3. Quels sont les résultats de l’opération et en quoi consiste le suivi à long terme ?
Secondairement il existe des problèmes spécifiques : Anémie, souvent liées à des carences nutritionnelles (en fer, calcium, vitamine B12 et folate), qui impliquent une surveillance spécifique par prise de sang et l’ordonnance de suppléments. Un ulcère sur l’anastomose peut survenir dans 3% des cas, et peut presque toujours être guéri par les médicaments anti-ulcéreux. Une sténose de l’anastomose survient dans 5 à 7% des cas, se traduisant par des vomissements, et est en général très accessible à un traitement par dilatation (par endoscopie). Enfin il y a un risque d’occlusion intestinale par bride (adhérence) ou hernie interne : si cette occlusion porte sur le segment le plus court (anse bilio-pancréatique), les symptômes sont trompeurs car il n’y a pas d’arrêt du transit intestinal, donc peu de vomissements, mais simplement des douleurs, et il faut pratiquer un scanner. Un dernier problème est celui du devenir de l’estomac exclu , car on ne peut pas l’explorer
facilement (en particulier une endoscopie n’est pas possible) et donc
théoriquement une tumeur qui surviendrait serait mal détectée.
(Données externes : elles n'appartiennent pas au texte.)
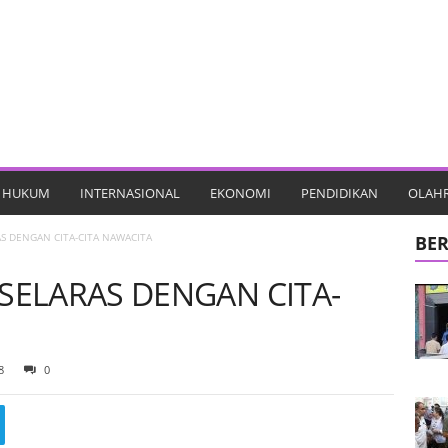
HUKUM
INTERNASIONAL
EKONOMI
PENDIDIKAN
OLAH
 DENGAN CITA-CITA NAWACITA
BER
ELARAS DENGAN CITA-
8
0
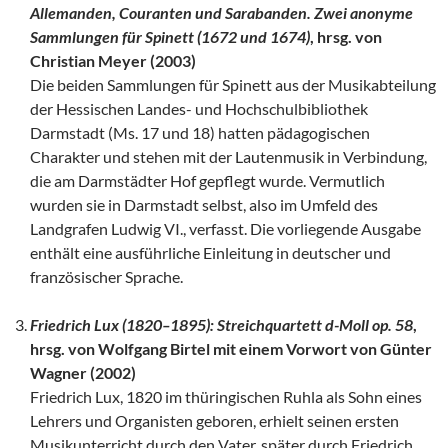
Allemanden, Couranten und Sarabanden. Zwei anonyme
Sammlungen für Spinett (1672 und 1674)
, hrsg. von
Christian Meyer (2003)
Die beiden Sammlungen für Spinett aus der Musikabteilung
der Hessischen Landes- und Hochschulbibliothek
Darmstadt (Ms. 17 und 18) hatten pädagogischen
Charakter und stehen mit der Lautenmusik in Verbindung,
die am Darmstädter Hof gepflegt wurde. Vermutlich
wurden sie in Darmstadt selbst, also im Umfeld des
Landgrafen Ludwig VI., verfasst. Die vorliegende Ausgabe
enthält eine ausführliche Einleitung in deutscher und
französischer Sprache.
Friedrich Lux (1820–1895): Streichquartett d-Moll op. 58
,
hrsg. von Wolfgang Birtel mit einem Vorwort von Günter
Wagner (2002)
Friedrich Lux, 1820 im thüringischen Ruhla als Sohn eines
Lehrers und Organisten geboren, erhielt seinen ersten
Musikunterricht durch den Vater, später durch Friedrich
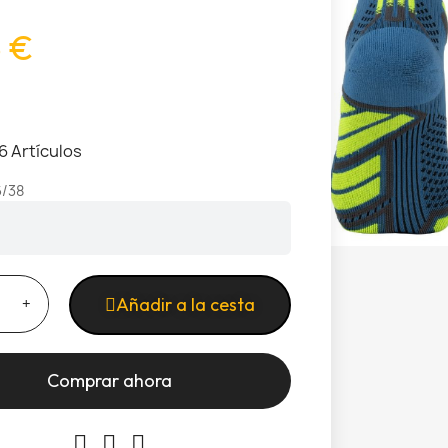
5 €
6 Artículos
6/38
Añadir a la cesta
Comprar ahora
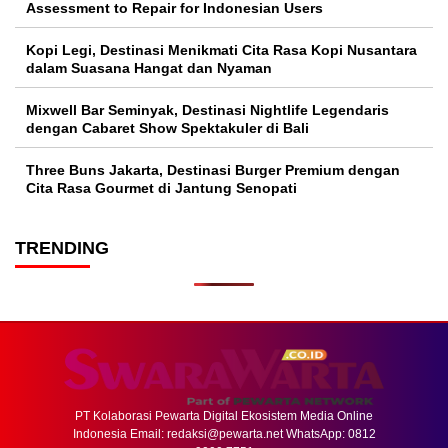
Assessment to Repair for Indonesian Users
Kopi Legi, Destinasi Menikmati Cita Rasa Kopi Nusantara
dalam Suasana Hangat dan Nyaman
Mixwell Bar Seminyak, Destinasi Nightlife Legendaris
dengan Cabaret Show Spektakuler di Bali
Three Buns Jakarta, Destinasi Burger Premium dengan
Cita Rasa Gourmet di Jantung Senopati
TRENDING
PT Kolaborasi Pewarta Digital Ekosistem Media Online
Indonesia Email:
redaksi@pewarta.net
WhatsApp: 0812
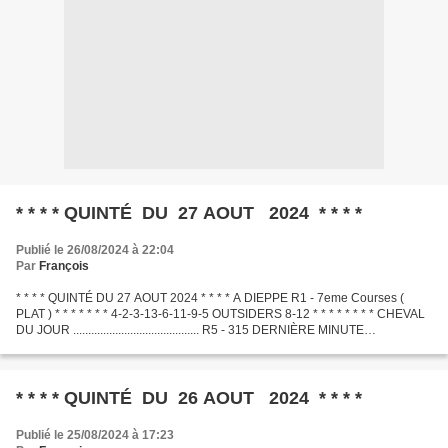
* * * * QUINTÉ DU 27 AOUT 2024 * * * *
Publié le 26/08/2024 à 22:04
Par
François
* * * * QUINTÉ DU 27 AOUT 2024 * * * * A DIEPPE R1 - 7eme Courses (
PLAT ) * * * * * * * 4-2-3-13-6-11-9-5 OUTSIDERS 8-12 * * * * * * * * CHEVAL
DU JOUR .......................................... R5 - 315 DERNIÈRE MINUTE
.............................................
* * * * QUINTÉ DU 26 AOUT 2024 * * * *
Publié le 25/08/2024 à 17:23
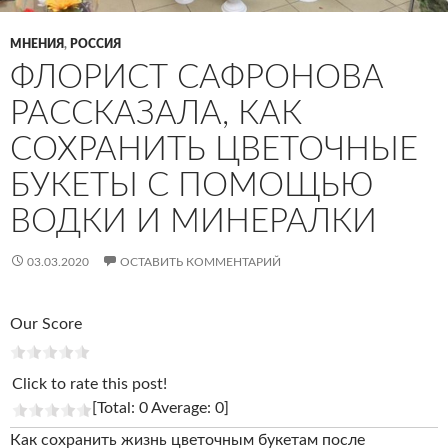
МНЕНИЯ
,
РОССИЯ
ФЛОРИСТ САФРОНОВА
РАССКАЗАЛА, КАК
СОХРАНИТЬ ЦВЕТОЧНЫЕ
БУКЕТЫ С ПОМОЩЬЮ
ВОДКИ И МИНЕРАЛКИ
03.03.2020
ОСТАВИТЬ КОММЕНТАРИЙ
Our Score
Click to rate this post!
[Total: 0 Average: 0]
Как сохранить жизнь цветочным букетам после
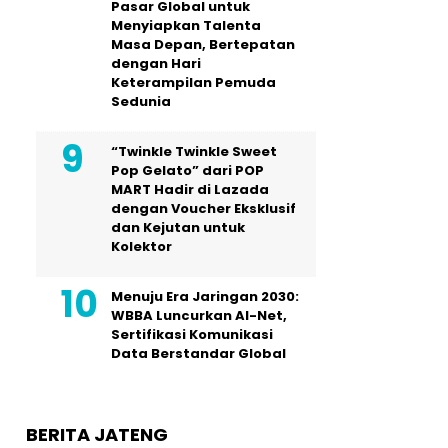
Pasar Global untuk
Menyiapkan Talenta
Masa Depan, Bertepatan
dengan Hari
Keterampilan Pemuda
Sedunia
“Twinkle Twinkle Sweet
Pop Gelato” dari POP
MART Hadir di Lazada
dengan Voucher Eksklusif
dan Kejutan untuk
Kolektor
Menuju Era Jaringan 2030:
WBBA Luncurkan AI-Net,
Sertifikasi Komunikasi
Data Berstandar Global
BERITA JATENG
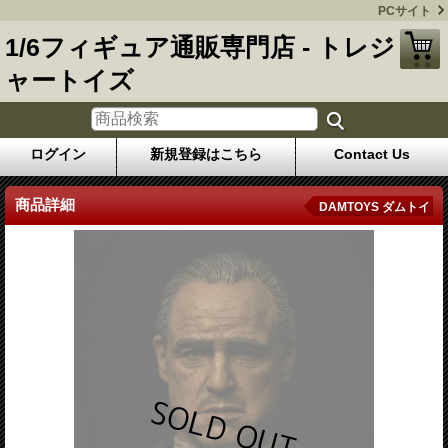
PCサイト
1/6フィギュア通販専門店 - トレジ
ャートイズ
ログイン
新規登録はこちら
Contact Us
商品詳細
DAMTOYS ダムトイ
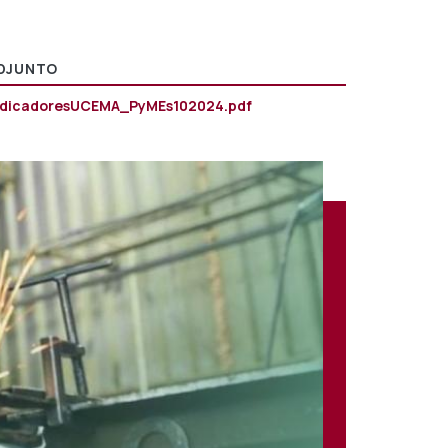
DJUNTO
ndicadoresUCEMA_PyMEs102024.pdf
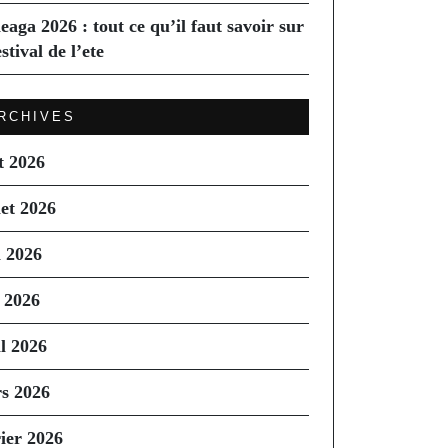
eaga 2026 : tout ce qu’il faut savoir sur
estival de l’ete
RCHIVES
t 2026
let 2026
n 2026
 2026
il 2026
s 2026
rier 2026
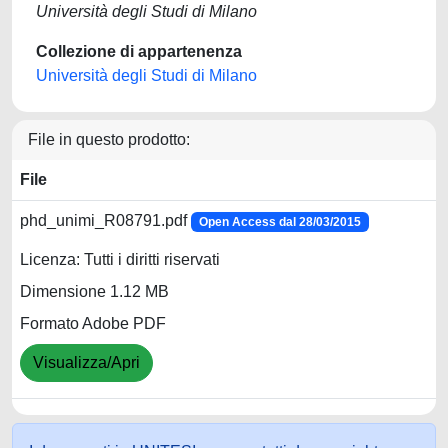
Università degli Studi di Milano
Collezione di appartenenza
Università degli Studi di Milano
File in questo prodotto:
File
phd_unimi_R08791.pdf
Open Access dal 28/03/2015
Licenza: Tutti i diritti riservati
Dimensione 1.12 MB
Formato Adobe PDF
Visualizza/Apri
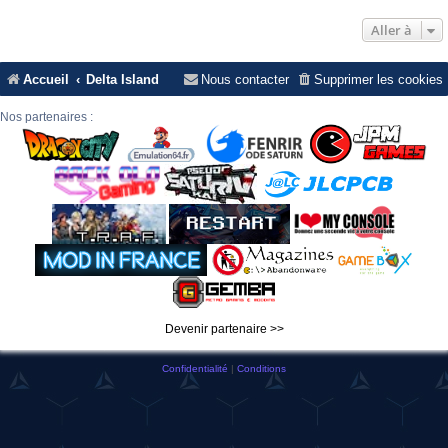
Aller à
Accueil
Delta Island
Nous contacter
Supprimer les cookies
Nos partenaires :
Devenir partenaire >>
Confidentialité
|
Conditions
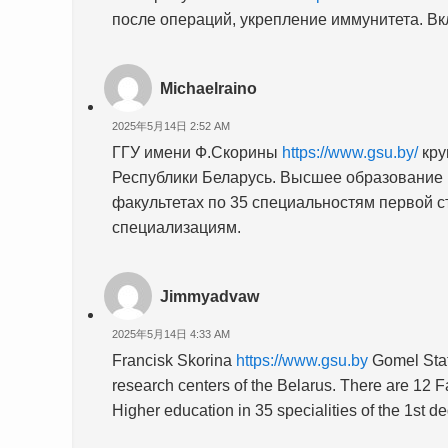
после операций, укрепление иммунитета. Вк
Michaelraino
2025年5月14日 2:52 AM
ГГУ имени Ф.Скорины
https://www.gsu.by/
кру
Республики Беларусь. Высшее образование 
факультетах по 35 специальностям первой с
специализациям.
Jimmyadvaw
2025年5月14日 4:33 AM
Francisk Skorina
https://www.gsu.by
Gomel State
research centers of the Belarus. There are 12 Fac
Higher education in 35 specialities of the 1st d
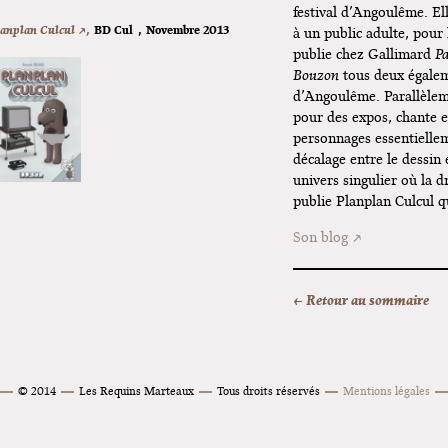
festival d’Angoulême. El
lanplan Culcul ↗,
BD Cul
,
Novembre 2013
à un public adulte, pour
publie chez Gallimard
Pa
Bouzon
tous deux égaleme
d’Angoulême. Parallèleme
pour des expos, chante e
personnages essentiellem
décalage entre le dessin e
univers singulier où la 
publie Planplan Culcul q
Son blog
← Retour au sommaire
© 2014
Les Requins Marteaux
Tous droits réservés
Mentions légales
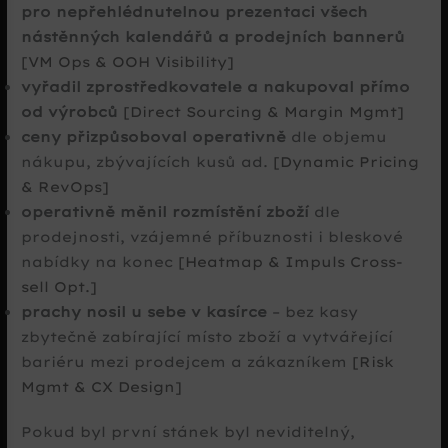
pro nepřehlédnutelnou prezentaci všech
nástěnných kalendářů a prodejních bannerů
[VM Ops & OOH Visibility]
vyřadil zprostředkovatele a nakupoval přímo
od výrobců
[Direct Sourcing & Margin Mgmt]
ceny přizpůsoboval operativně
dle objemu
nákupu, zbývajících kusů ad.
[Dynamic Pricing
& RevOps]
operativně měnil rozmístění zboží
dle
prodejnosti, vzájemné příbuznosti i bleskové
nabídky na konec
[Heatmap & Impuls Cross-
sell Opt.]
prachy nosil u sebe v kasírce
– bez kasy
zbytečně zabírající místo zboží a vytvářející
bariéru mezi prodejcem a zákazníkem
[Risk
Mgmt & CX Design]
Pokud byl první stánek byl neviditelný,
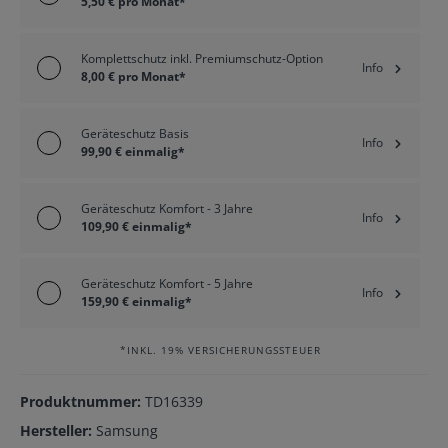
5,50 € pro Monat*
Komplettschutz inkl. Premiumschutz-Option
Info
8,00 € pro Monat*
Geräteschutz Basis
Info
99,90 € einmalig*
Geräteschutz Komfort - 3 Jahre
Info
109,90 € einmalig*
Geräteschutz Komfort - 5 Jahre
Info
159,90 € einmalig*
*INKL. 19% VERSICHERUNGSSTEUER
Produktnummer:
TD16339
Hersteller:
Samsung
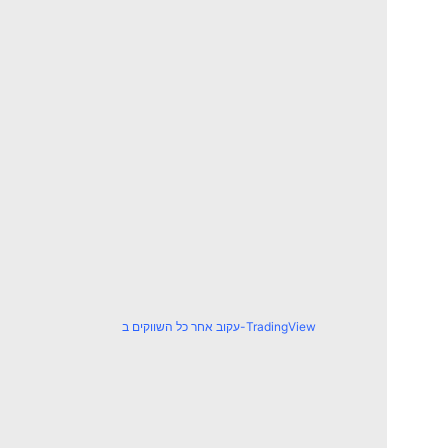
עקוב אחר כל השווקים ב-TradingView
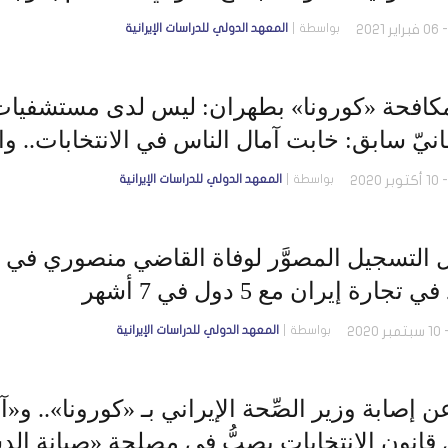
بواسطة
المعهد الدولي للدراسات الإيرانية
مكافحة «كورونا» بطهران: ليس لدى مستشفيات 
انيّ سابق: خابت آمال الناس في الانتخابات.. و
بواسطة
المعهد الدولي للدراسات الإيرانية
 التسجيل المصوَّر لوفاة القاضي منصوري في روم
تجارة إيران مع 5 دول في 7 أشهر
بواسطة
المعهد الدولي للدراسات الإيرانية
 عن إصابة وزير الصِّحة الإيراني بـ «كورونا».. 
 قانون الانتخابات يصبُّ في مصلحةِ «صيانة الد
En fait, des
dizaines de milliers d’opérations ont été réalisées et cette complication n’a
pas été rapportée de manière significative. Les résultats sur la perte de poids sont assez constants. Si vous considérez le poids que vous avez en trop (excès de poids), l’opération doit vous en faire perdre 60 à 70 % en 12 à 18 mois. Exemple : une patiente mesure 160 cm et pèse 110 kg. Son excès de poids théorique est de 55 kg. Elle peut espérer perdre 36 kg un an après la chirurgie. A plus long terme, les résultats sont bons, et en tout état de cause meilleurs que ceux de l’anneau modulable, ce que contrebalance la « lourdeur » de cette opération (complexité, risque), si bien certains préférent la réserver aux échecs de la première… Ceci n’est pas l’avis de tous les chirurgiens et beaucoup proposent d’emblée le bypass à leurs patients, en particulier s’ils font partie de la catégorie des « superobèses », avec un index de masse corporelle de plus de 50 kg par mètre carré ou bien s'ils consomment préférentiellement des sucres.
Une obligation minimale de suivi doit être prise en compte, au moins annuellement, pour prises de sang et prescription médicamenteuse.